Activity:
Print verbatim every line starting at the one that contains "What type of message did you receive?" and ending at the final line of the records; include both endpoints.

(Collected data)
BEGIN

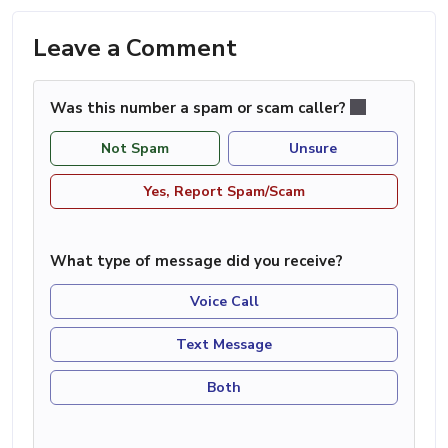
Leave a Comment
Was this number a spam or scam caller?
Not Spam
Unsure
Yes, Report Spam/Scam
What type of message did you receive?
Voice Call
Text Message
Both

END

Result for this exercise:
What type of message did you receive?
Voice Call
Text Message
Both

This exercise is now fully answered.